My Bright Abyss, Christian Wiman
Christmas is about incarnation: we believe that with the birth of Jesus of Nazareth, God became human. Christians have spent centuries trying to comprehend and explain this core tenet of our faith. Ultimately, all attempts to do so fall short, because the incarnation is a holy mystery that cannot be fully understood or explained.
In his book, My Bright Abyss, Christian Wiman offers what I think is an interesting, if slightly unsettling, way of thinking about incarnation. He asserts that “contingency…is the essence of incarnation”. In other words, despite what we might prefer, the incarnation, God becoming human, does not magically bring an end to the uncertainties of life. Rather, it brings God’s transforming presence fully into the contingency of the human condition.
“All of human life is uncertain.
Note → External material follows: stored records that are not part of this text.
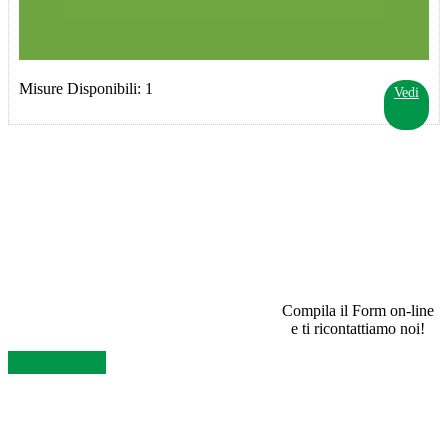
Misure Disponibili: 1
Vedi
SEI UN RIVENDITORE E VUOI INFORMAZIONI?
Compila il Form on-line
e ti ricontattiamo noi!
Contattaci Ora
I suppose to think of God in these terms might seem for some people deeply troubling (not to mention heretical), but I find it a comfort. It is akin to the notion of God entering and understanding – or understanding that there could be no understanding – human suffering. If Christianity is going to mean anything at all for us now, then the humanity of God cannot be a half measure. He can’t float over the chaos of pain and particles in which we’re all mired, and we can’t think of him gliding among our ancestors like some shiny, sinless superhero…No, God is given over to matter, the ultimate Uncertainty Principle. There’s no release from reality, no “outside” or “beyond” from which some transforming touch might come. But what a relief it can be to befriend contingency, to meet God right here in the havoc of chance, to feel enduring love like a stroke of pure luck.” (My Bright Abyss, p. 17)
The last two years (nearly) have given us a painful reminder of the contingency inherent in the human condition. If you’re like me, you could do with a healthy dose of certainty right now! The Omicron variant, however, has brought yet another layer of uncertainty. In this context, I am grateful for Wiman’s framing of the incarnation. We’d rather not celebrate another Christmas impacted by the pandemic, but it’s where we are. I’d like to think, as Wiman suggests, that even in our current context we can indeed “befriend contingency” and “meet God right here in the havoc of chance” and “feel enduring love like a stroke of pure luck.”